What seems to be happening is, as writers think “what shall I write next?” or “I’d like to write gay historicals, but what about?”  some are taking pre-existing ideas and simply converting it to “the gay.”

This impatience with this trend has been growing in me for a while, and it reached a head this week when I was reading “Checkmate” which is about gay musketeers.  Now – if I had tackled this subject, I’d be very conscious of the huge fanbase of the Dumas books and the great (and the not so great films).  I think I’d probably write about one musketeer, on the fringes perhaps, who meets someone in the course of his duties–defnitely being careful not to take more than “he’s a musketeer” from the era.  But what the authors of this book have done is to have – no surprise – THREE musketeers who meet another man who (shock) isn’t a musketeer.  The three amigos are hard drinking, hard shagging types too – and one of them has a Dark Past™. Sounds familiar?

Now, while I haven’t read further than that, and I’m pretty sure that the plot won’t include the Queen’s necklace, the Duke of Buckingham and a mysterious ex-boyfriend of the musketeer with a Dark Past™ with a fleur-de-lys tattoo, you can’t be too sure…

"Bum for All and All for Bum!"

What I’m saying is that no book is original, unless you are some kind of mega genius, and within the Romance genre it’s pretty hard to do something that hasn’t been done before.

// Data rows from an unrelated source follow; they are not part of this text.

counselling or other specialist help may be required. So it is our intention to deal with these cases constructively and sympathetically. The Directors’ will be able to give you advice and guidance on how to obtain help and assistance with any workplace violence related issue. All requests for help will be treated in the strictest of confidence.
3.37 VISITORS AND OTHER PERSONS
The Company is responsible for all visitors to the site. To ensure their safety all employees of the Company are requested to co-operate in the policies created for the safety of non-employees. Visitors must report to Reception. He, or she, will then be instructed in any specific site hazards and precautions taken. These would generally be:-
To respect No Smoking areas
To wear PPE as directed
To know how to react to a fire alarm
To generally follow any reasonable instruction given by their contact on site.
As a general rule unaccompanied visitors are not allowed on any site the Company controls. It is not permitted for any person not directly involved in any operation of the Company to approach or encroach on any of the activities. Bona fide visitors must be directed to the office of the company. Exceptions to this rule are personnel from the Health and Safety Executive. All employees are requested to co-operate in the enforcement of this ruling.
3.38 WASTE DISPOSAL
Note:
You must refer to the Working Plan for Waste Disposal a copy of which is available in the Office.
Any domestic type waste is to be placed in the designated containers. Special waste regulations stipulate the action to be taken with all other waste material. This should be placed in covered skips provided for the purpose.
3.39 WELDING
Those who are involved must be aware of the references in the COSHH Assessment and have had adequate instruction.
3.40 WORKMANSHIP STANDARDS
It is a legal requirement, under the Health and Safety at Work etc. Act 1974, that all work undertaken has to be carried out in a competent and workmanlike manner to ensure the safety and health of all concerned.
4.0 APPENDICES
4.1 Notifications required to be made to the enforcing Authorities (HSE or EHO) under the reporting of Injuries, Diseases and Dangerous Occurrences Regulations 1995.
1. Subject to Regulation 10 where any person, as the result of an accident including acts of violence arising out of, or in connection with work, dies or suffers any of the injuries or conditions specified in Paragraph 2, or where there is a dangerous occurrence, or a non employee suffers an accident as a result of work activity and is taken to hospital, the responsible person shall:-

If you are writing hetero-romance, particularly historical hetero-romance then it doesn’t matter what era you choose, Vikings, Romans, Pirates, Civil War – it’s all be done before.  But it doesn’t mean that you take “Gone With The Wind” and make your book about a feisty southern anti-heroine who has a crush on a man she can never have and gets married a bazillion times before finding the man she truly loves only to lose him.  Or in the case of gay historicals that you take GWTW and simply keep the main plot but make it gay.

I know that this sounds obvious, but as I say, I see more and more of it.  Without naming more names and offending more people, I’ve seen almost direct copies of films and books galore (including The Gay Witness, a contemporary book I reviewed for Jessewave recently) and it makes me a little sad.

Look – I’m not saying that any of my books are original. Standish is probably stuffed full of images and tropes etc that have stuffed themselves into my head during my life. Every Gainsborough film, every Austen book, every historical mini series, I’ve probably taken aspects from them and put them into the book. There’s a duel in the Bois de Bologne, complete with a misty dawn and horses clinking their bits. There’s Venice and love in gondolas. Transgressions has star-crossed lovers who end up on different sides in a Civil War.  Familiar aspects, yes – but the over-arching storyline is mine.

After all, people don’t write “The Straight Charioteer” do they?